The act of them going to school, or the act of white people aggressively protesting black people going to school?

That's what was never asked of him until I asked him to clarify, and new that he has, people who have already slung mud are unwilling to ease off the gas pedal and admit putting words in his mouth that he never said while simultaneously ignoring clarifying words he has said.

the first black students segregated into white schools arguably created a hostile environment too. the constitution doesnt protect feelings.

In the english language you have a subject followed by a verb. If you cannot formulate sentences using proper verb noun agreement then the issue is with your reading/writting comprehension.
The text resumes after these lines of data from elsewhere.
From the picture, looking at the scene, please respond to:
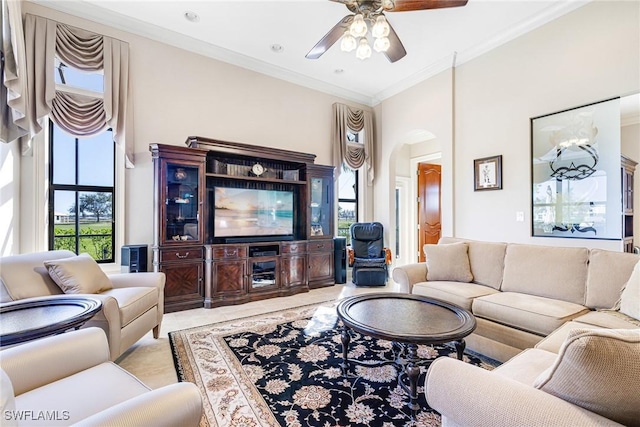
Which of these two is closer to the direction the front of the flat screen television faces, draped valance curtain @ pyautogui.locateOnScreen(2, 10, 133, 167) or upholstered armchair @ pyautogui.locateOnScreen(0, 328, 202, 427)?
the upholstered armchair

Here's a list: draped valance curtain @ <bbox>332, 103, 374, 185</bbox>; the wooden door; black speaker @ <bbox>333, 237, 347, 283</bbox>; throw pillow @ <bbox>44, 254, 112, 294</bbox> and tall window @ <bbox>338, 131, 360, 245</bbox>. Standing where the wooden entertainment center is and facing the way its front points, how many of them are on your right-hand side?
1

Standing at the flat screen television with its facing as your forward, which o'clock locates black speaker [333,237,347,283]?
The black speaker is roughly at 10 o'clock from the flat screen television.

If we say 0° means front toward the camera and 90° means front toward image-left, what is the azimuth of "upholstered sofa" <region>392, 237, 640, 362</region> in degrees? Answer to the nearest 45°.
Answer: approximately 45°

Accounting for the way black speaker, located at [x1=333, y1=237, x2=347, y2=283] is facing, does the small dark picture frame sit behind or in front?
in front

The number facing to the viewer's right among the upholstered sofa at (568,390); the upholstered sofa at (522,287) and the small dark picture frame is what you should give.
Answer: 0

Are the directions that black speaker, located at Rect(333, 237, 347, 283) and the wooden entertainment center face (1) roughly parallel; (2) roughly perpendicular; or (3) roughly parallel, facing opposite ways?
roughly parallel

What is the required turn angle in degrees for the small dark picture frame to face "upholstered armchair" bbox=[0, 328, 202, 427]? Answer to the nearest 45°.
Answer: approximately 45° to its left

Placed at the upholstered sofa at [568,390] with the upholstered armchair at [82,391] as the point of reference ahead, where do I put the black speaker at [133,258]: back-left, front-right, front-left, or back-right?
front-right

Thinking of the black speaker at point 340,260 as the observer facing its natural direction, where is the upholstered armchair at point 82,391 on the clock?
The upholstered armchair is roughly at 2 o'clock from the black speaker.

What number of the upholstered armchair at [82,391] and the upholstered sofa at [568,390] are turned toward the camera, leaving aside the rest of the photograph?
0

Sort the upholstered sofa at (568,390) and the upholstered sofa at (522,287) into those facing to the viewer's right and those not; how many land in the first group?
0

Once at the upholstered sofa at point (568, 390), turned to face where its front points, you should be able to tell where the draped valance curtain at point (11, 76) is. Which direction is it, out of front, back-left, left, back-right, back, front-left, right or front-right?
front-left

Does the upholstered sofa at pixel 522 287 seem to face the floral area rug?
yes

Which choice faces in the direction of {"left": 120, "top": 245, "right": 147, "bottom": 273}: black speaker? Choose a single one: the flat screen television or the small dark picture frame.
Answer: the small dark picture frame

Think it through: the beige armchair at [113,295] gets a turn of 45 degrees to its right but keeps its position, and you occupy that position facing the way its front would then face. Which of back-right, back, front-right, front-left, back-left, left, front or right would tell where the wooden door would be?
left

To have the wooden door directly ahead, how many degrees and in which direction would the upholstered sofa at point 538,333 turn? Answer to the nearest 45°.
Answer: approximately 135° to its right
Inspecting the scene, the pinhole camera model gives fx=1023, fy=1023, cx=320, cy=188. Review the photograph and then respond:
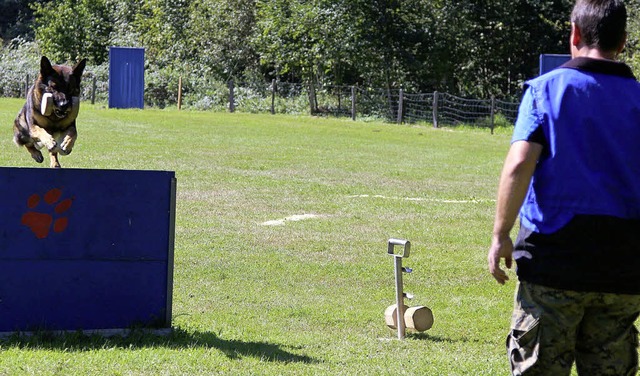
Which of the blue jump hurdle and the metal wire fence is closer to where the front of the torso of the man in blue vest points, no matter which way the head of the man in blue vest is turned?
the metal wire fence

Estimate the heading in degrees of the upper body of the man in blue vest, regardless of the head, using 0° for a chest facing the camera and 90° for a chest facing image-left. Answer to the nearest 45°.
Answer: approximately 180°

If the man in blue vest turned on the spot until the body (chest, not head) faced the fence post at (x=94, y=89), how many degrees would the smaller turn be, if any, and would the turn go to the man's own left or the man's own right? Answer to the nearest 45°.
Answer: approximately 45° to the man's own left

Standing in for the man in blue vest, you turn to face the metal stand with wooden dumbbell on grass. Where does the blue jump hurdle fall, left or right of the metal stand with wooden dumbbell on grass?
left

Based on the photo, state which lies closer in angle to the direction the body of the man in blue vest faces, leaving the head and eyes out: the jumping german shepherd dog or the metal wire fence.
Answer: the metal wire fence

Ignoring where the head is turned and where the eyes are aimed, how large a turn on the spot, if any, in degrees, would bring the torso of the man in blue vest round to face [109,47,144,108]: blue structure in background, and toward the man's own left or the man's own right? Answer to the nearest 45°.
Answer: approximately 45° to the man's own left

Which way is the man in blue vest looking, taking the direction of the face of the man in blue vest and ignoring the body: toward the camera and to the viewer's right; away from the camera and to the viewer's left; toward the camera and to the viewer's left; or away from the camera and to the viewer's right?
away from the camera and to the viewer's left

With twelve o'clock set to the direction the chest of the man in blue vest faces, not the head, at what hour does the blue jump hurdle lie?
The blue jump hurdle is roughly at 10 o'clock from the man in blue vest.
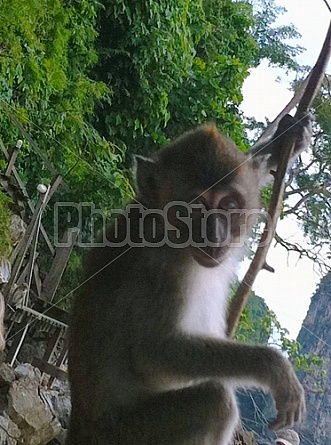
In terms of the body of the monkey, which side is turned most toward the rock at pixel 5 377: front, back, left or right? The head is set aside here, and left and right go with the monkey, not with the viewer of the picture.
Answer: back

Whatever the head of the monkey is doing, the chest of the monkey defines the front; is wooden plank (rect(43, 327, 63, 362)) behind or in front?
behind

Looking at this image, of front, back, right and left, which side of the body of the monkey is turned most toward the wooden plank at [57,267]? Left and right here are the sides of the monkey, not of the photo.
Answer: back

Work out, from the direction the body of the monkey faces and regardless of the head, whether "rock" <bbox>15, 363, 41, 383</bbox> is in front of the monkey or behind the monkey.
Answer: behind

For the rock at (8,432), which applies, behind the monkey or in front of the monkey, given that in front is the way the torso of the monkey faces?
behind

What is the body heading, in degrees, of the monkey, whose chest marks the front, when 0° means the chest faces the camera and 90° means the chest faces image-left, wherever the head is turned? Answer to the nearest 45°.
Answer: approximately 315°
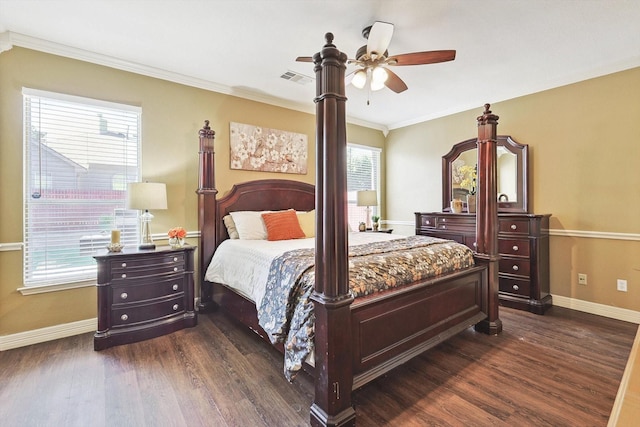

Not people putting words in your mouth. :wink:

I'll excuse your lack of grammar comprehension and address the point you were TRYING to make.

[

Lol of course this will be taken of context... so ur telling me you have a bunch of racist white kids at school, then u bring in some black kids, theres not gonna be any tension?? really? thats not hostile? that act just created a hostile environment. how do u not see that? it was a monumental step in civil rights, and your gonna tell me its wrong for me to say it created a hostile environment? wow. continue to understand that how u wish and twist my meaning to villainize me...

To reword it using your arrgument: "so ur telling me you have a bunch of racist white kids at school, then u bring in some black kids, theres not gonna be any tension?? really? thats not hostile? the act of white people aggressively protesting black people going to school just created a hostile environment. how do u not see that?

So the anlogy is: racist whites created a hostile environment for POC at OU but they shouldn't be expelled because 50 years ago racist whites created a hostile environment for POC at desegregated schools? What? That little "clarification" turned your analogy into a parallel.

But of course neither of you have the slightest idea what you are talking about and are just backtracking at this point. Take your foot off the gas and learn basic english grammar.